I was talking with a friend about vegetables, specifically that in looking at the research eating vegetables is consistently shown to support health but she was struggling with eating them. The usual disclaimer applies – health is not an obligation, barometer of worthiness, entirely within our control, or guaranteed no matter what we do. We each get to prioritize our health and choose the path we want to get there and those choices can be limited by things like socioeconomics, access etc.
So she asked me how I get vegetables and I said that one way was salads because I like them and they are fast and easy to prepare. She said that she likes salads but there’s no point in eating them because she only likes them with dressing.
And that, y’all, is how the diet culture messes us up. In talking with other people who’ve recovered from diet culture, this kind of mentality was a big obstacle to overcome. The diet world tells us that nothing is ever enough unless it’s the “absolute healthiest” and that we should sacrifice anything and everything without complain, for the chance of becoming thin.
It is in this way that a meal with chicken, roasted root vegetables, salad, and a brownie becomes a minefield. Is that white meat? Was that chicken cooked with the skin on?

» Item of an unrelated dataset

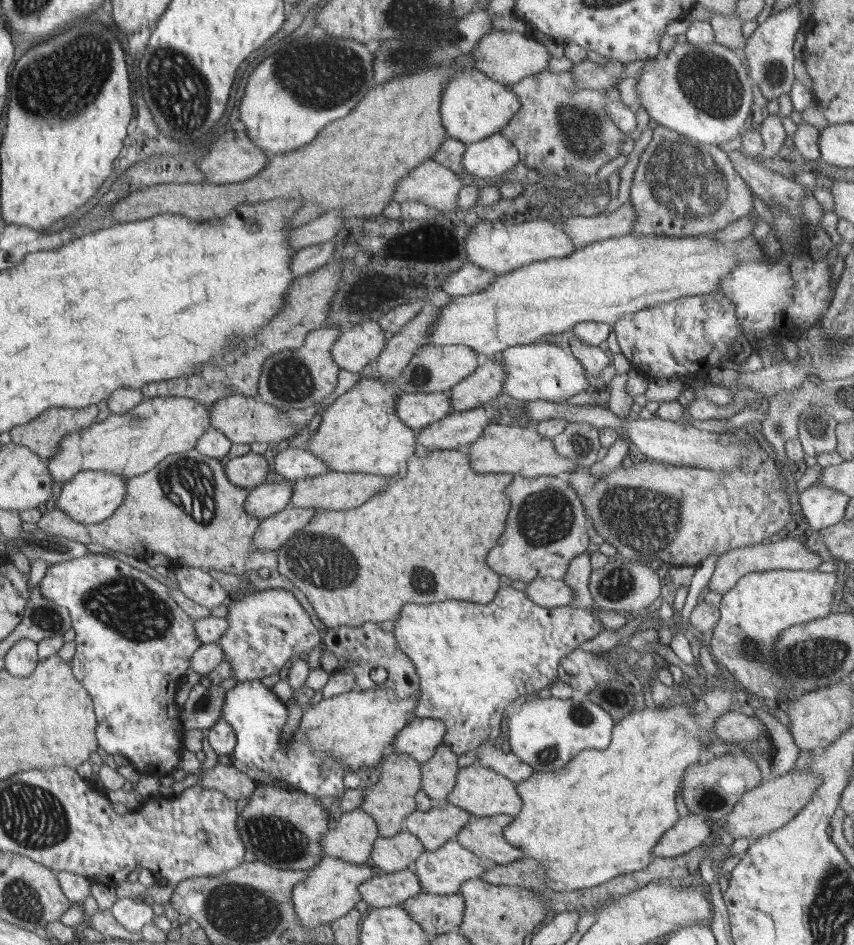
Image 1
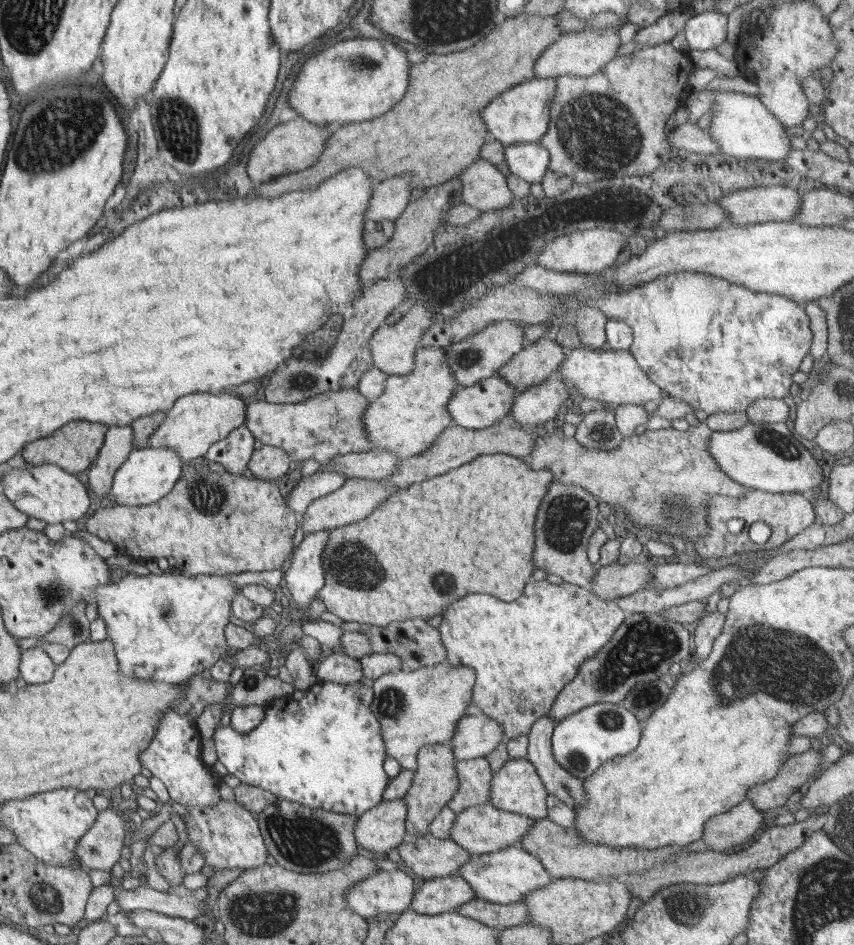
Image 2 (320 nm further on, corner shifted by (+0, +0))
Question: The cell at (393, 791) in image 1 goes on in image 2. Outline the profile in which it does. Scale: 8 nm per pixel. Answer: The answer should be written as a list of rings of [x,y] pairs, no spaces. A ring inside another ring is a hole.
[[[449,742],[423,746],[418,753],[418,768],[408,792],[403,796],[409,809],[406,823],[407,839],[420,837],[426,832],[434,817],[444,809],[457,794],[460,778],[457,773],[457,758]]]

It wasn’t cooked with added fat was it? Were the vegetables roasted in olive oil? Is it possible to just get them steamed. with no salt? Is that cheese on that salad? Oh god is that ranch dressing?! Do you have some red wine vinegar and Mrs. Dash? And do you have some fruit instead of the brownie, actually the fruit probably has too much sugar. Screw it, I’m going to try to survive on the energy of the universe and the dew from a single leaf. (And a reader has now earned a million points by correctly identifying the source of that quote!)
I’m not interested in telling anybody else what to eat, ever. I am interested in examining the messages that we get around food from diet culture and the way that those messages affect us. Going back to my original conversation with my friend, she had bought into the idea that you “ruin a salad” with dressing. In truth, vegetables have a nutritive value that is not “ruined” or reduced by adding dressing to them.
I think we would all be in a much better place around food if we weren’t told that health is “all or nothing” and always about “the absolute healthiest” thing. I think that we would be in a better place if we focused on making supporting our health an additive process rather than a restrictive one. I think we’d be better off if we looked at supporting our health as a series of choices made for various reasons that are personal and nobody’s business but our own (and those we choose to include.) I think we’d be better off if we stopped confusing the concepts of health/healthy with weight/weightloss. It’s not the dressing that’s ruining our salads, it’s the messed up diet industry messages around food.